▶ **The data**
==================================================

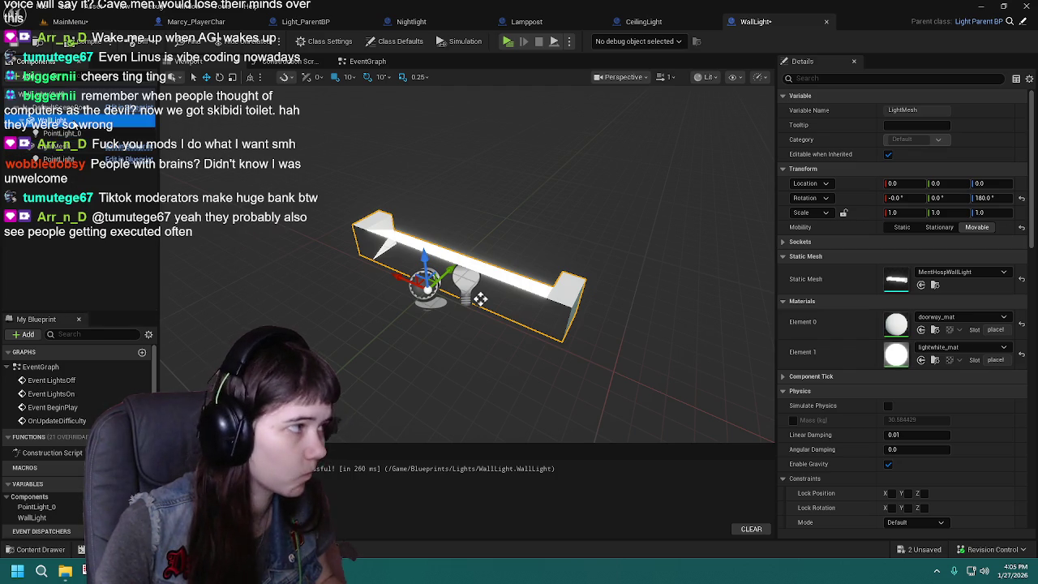
ctrl+click(72, 133)
click(71, 133)
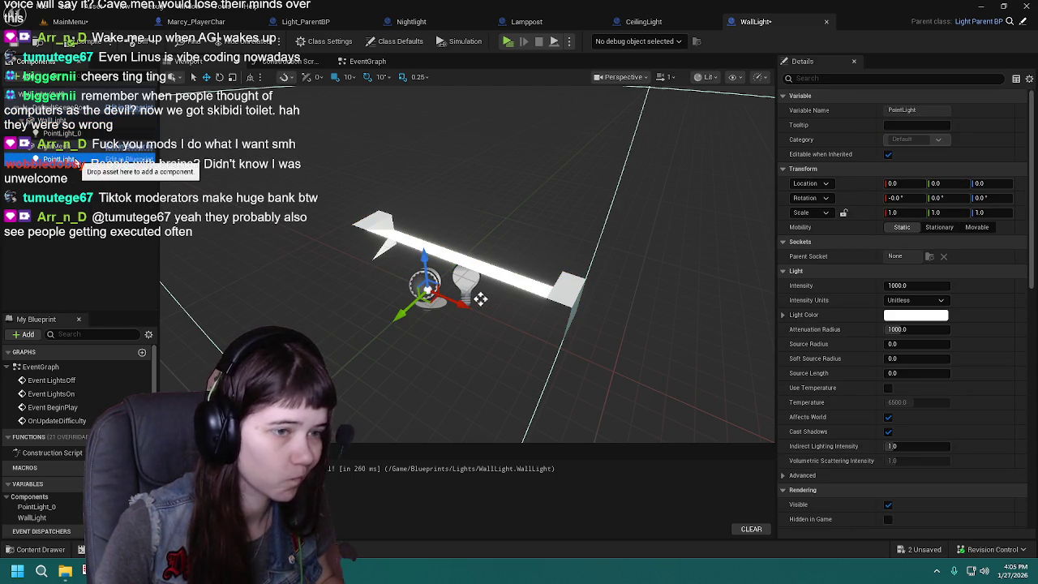
click(71, 121)
ctrl+click(71, 121)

==================================================

Copy each line of the material above exactly, but not the images.

ctrl+click(72, 133)
click(71, 133)
click(71, 121)
ctrl+click(71, 121)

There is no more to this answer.